Sobre a questão das vistas, o vereador disse não conseguir "acompanhar que haja esse impacto negativo", realçando que "o projeto cumpre as regras urbanísticas e constitui efetivamente uma valorização para completar aquele vazio" que considera existir na zona.

A volumetria está "muito em linha com o preexistente" e as "cidades pressupõem existência de edifícios", considerou ainda.

Ricardo Veludo referiu também que a população tem "espaços públicos e jardins" a "uma distância a pé", dando como exemplos o jardim da Cerca da Graça, o Miradouro da Graça e o Miradouro da Nossa Senhora do Monte.

Minutos antes, o peticionário Filipe Estevão de Figueiredo criticou a "pouca informação" disponibilizada pela Câmara Municipal de Lisboa e defendeu que "o sistema de vistas foi ignorado pelo relatório da comissão" de Urbanismo e Ordenamento do Território da AML.

"Nós não somos contra construção nova. Somos contra este tipo de construções em zonas históricas que não têm falta de betão, mas sim de espaços ajardinados", salientou.
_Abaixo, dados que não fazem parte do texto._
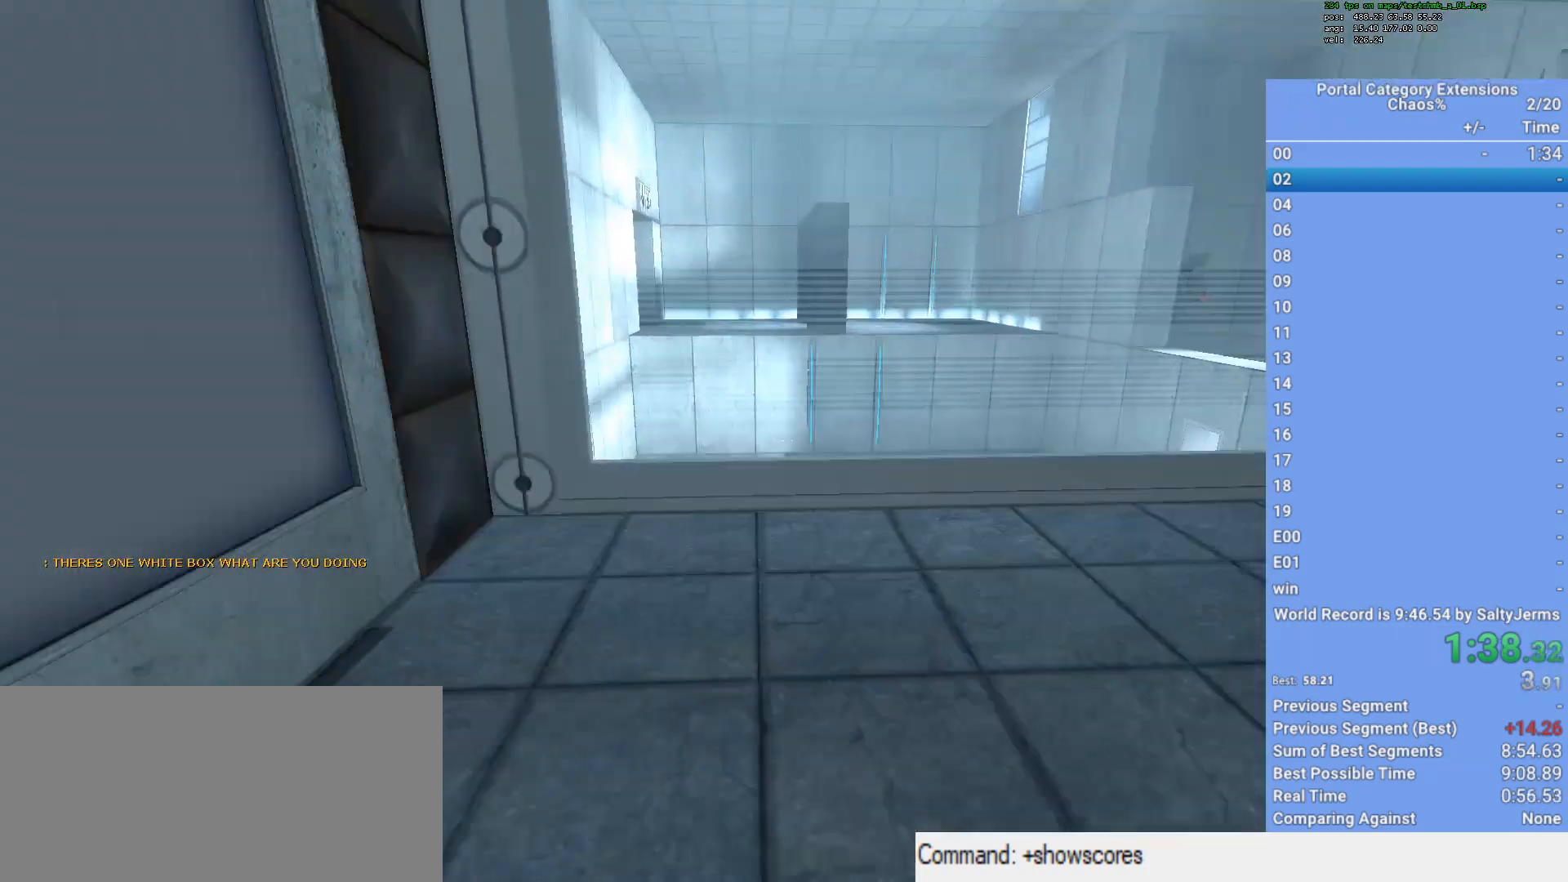
{"keys": ["d", "s"], "mouse": ["wheel_down"], "events": [[467, "mouse_wheel_down", "down"], [467, "s", "down"]]}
O deputado municipal Ricardo Moreira (BE -- partido que na câmara tem um acordo de governação com o PS) defendeu que, apesar das alterações feitas ao projeto inicial, entre as quais a relocalização das piscinas no telhado e colocação de uma cobertura ajardinada, o futuro empreendimento "continua a agredir a paisagem urbana daquele local".

"Não é o projeto ideal, mas é um projeto substancialmente melhorado", afirmou por seu turno o deputado do CDS-PP Diogo Moura.

Também o PCP saudou as melhorias efetuadas, mas criticou que a câmara tenha vendido aquele terreno em vez de criar "habitação pública, que continua a fazer muita falta na cidade".

O deputado do MPT José Inácio Faria defendeu que foram os peticionários que evitaram a construção de "uma muralha que ia tapar totalmente as vistas do Castelo de São Jorge, do Convento da Graça e do próprio rio Tejo".

O partido Ecologista "Os Verdes", através de Cláudia Madeira, notou que "é fundamental que se continue a acompanhar esta matéria", enquanto a eleita independente Teresa Craveiro acrescentou que o projeto "pode ser melhorado, pode ser visto e o sistema de vistas e a cidade 3D é fundamental".

Inês de Sousa Real, do PAN, lamentou a "volumetria excessiva para aquele local", considerando que a nova construção vai "penhorar as vistas".